Are We Simply Thoughts An Alien Is Having?

So I’m currently working on a book and even though I’m still in the very early stages, I’m definitely beginning to make some progress. Rather than force ideas, I tend to just let them come naturally to me and then I see if I’m able to work on them. For example, if I go to bed earlier than usual, I’ll put some headphones on and listen to a playlist (which has since been named “Creativity”) and just see where my mind takes me in relation to my characters and events. When something interesting begins to form, I follow it in my mind much like Alice and the White Rabbit, leading myself down the proverbial rabbit hole.

Without going into too much detail about the book itself, I will mention that there is a religious group that has formed largely based on misinformation and corrupted ideas/beliefs. I’m still working on their overall belief system and while it’s almost fully formed, it’s constantly changing and evolving.

While listening to a particularly inspirational piece of music by Ludovico Einaudi I had this rather bizarre train of thought involving a collective consciousness, different planes of reality seen through different dimensions and grand beings that come together in a way which nobody could ever truly understand, like giant, multi-dimensional jigsaw pieces. While I’d love to talk more about this thought, it is not actually the topic of this entry today: instead I want to discuss the thought that followed.

As I mentioned before, I tend to just get in “the zone” as it were and let my mind and music guide my thoughts. I find that I now have music that applies to certain events or characters within my book and that while listening to it I’m able to quite clearly picture what is happening. It’s like having a film in my head that shows scenes where the music fits: much like the infamous music played during Darth Vader’s arrival in Star Wars.

My characters are still largely undeveloped in terms of personality but their actions are already beginning to define them within my mind. Anyway, while I was continuing on from my dive into potential additional religious beliefs I realised just how insane the human mind can be: Within my mind I’d created this new world that doesn’t exist anywhere else and without my mind it would simply fade from existence. When I close my eyes I can look around this world, I can see the characters that I’ve created and even when I’m not entirely sure what they look like, I know that they are there. It’s like I can see the space they should be taking up. I can watch as my characters interact with each other and with the world around them.

Even more than that: I can travel through both time and space to any moment, anywhere. With a simple thought I can watch different events happening in different ways with different people at different times. These characters aren’t always moved by my thoughts, sometimes they simply act, much like characters in a film.

At this point, I found myself wondering: ‘Is this all that god is?’ I began to wonder if we are simply an idea, a creation that is simply floating around inside the mind of a being greater than our level of understanding. How is any god deemed a creator any different to exactly that? We can never prove or even really investigate whether or not anyone other than ourselves has consciousness. So are we each just the main character in some higher beings created world? Simply a thought that is following a path that it’s been set on?

---

## Direction
Can you print the blog post from "So I’m currently" up to and including "proverbial rabbit hole.", word for word? The listing has no connection to the blog post.

## Data segment
---

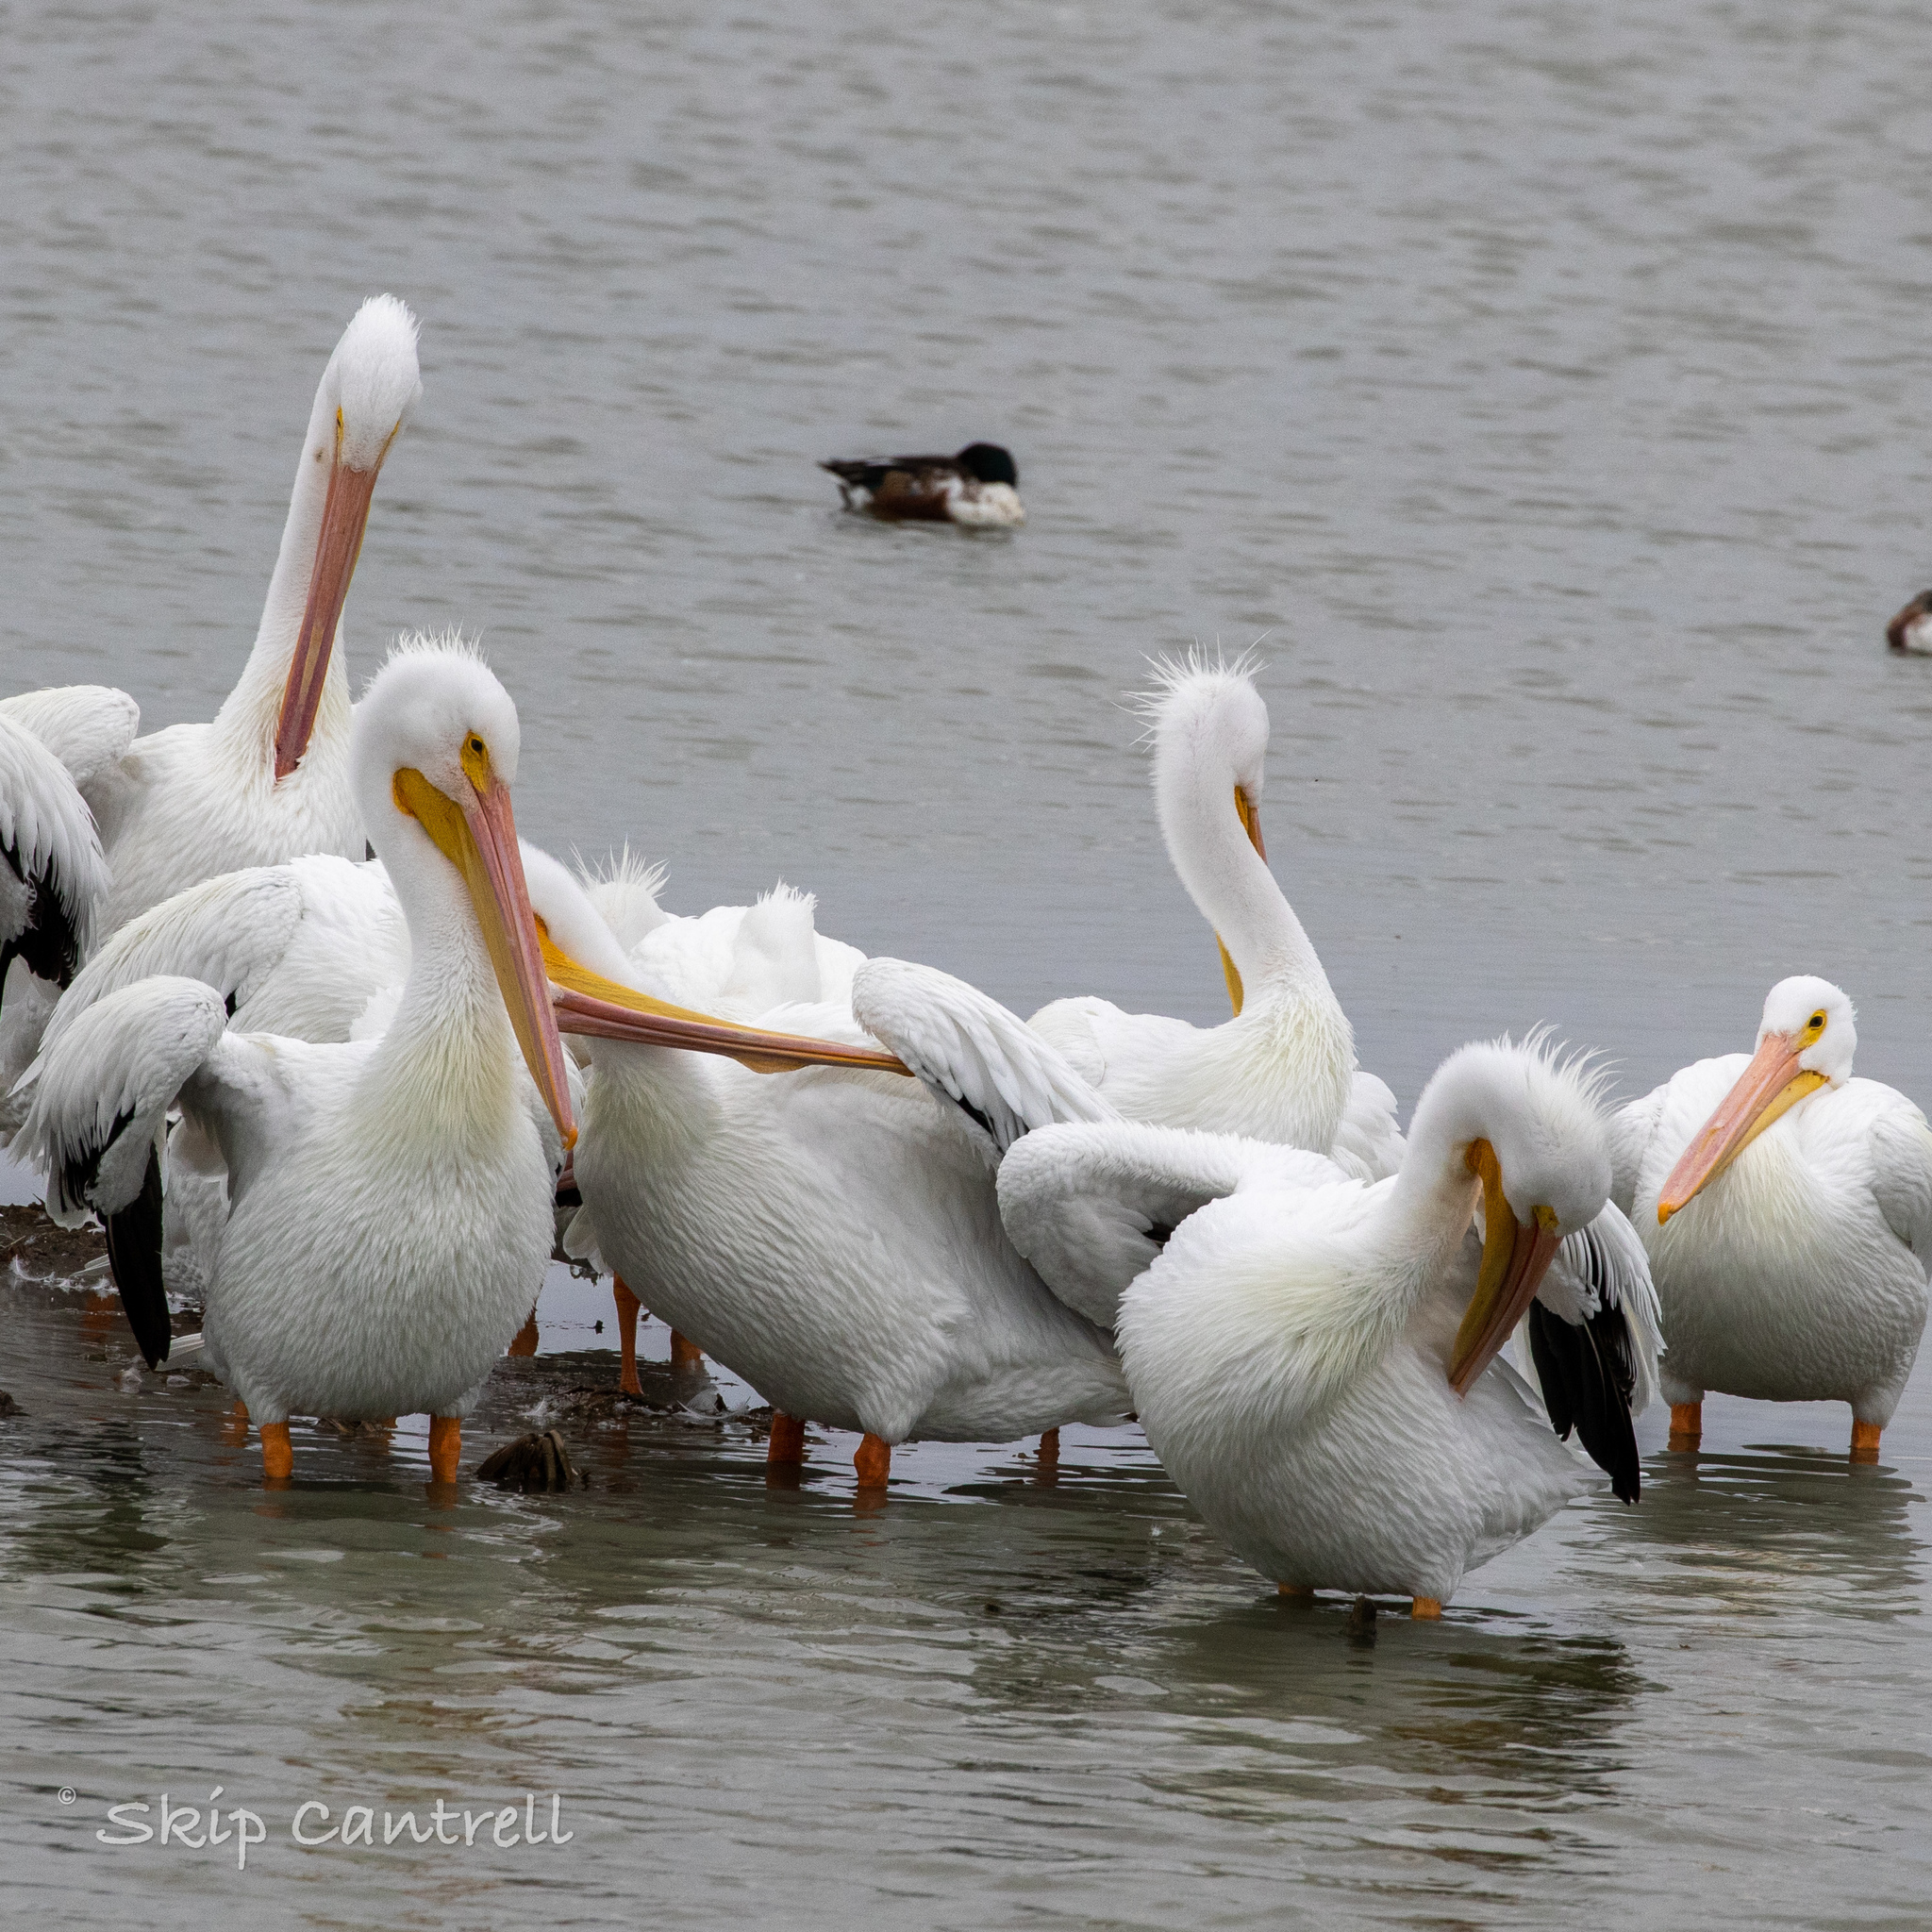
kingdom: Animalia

---

## Correct response
So I’m currently working on a book and even though I’m still in the very early stages, I’m definitely beginning to make some progress. Rather than force ideas, I tend to just let them come naturally to me and then I see if I’m able to work on them. For example, if I go to bed earlier than usual, I’ll put some headphones on and listen to a playlist (which has since been named “Creativity”) and just see where my mind takes me in relation to my characters and events. When something interesting begins to form, I follow it in my mind much like Alice and the White Rabbit, leading myself down the proverbial rabbit hole.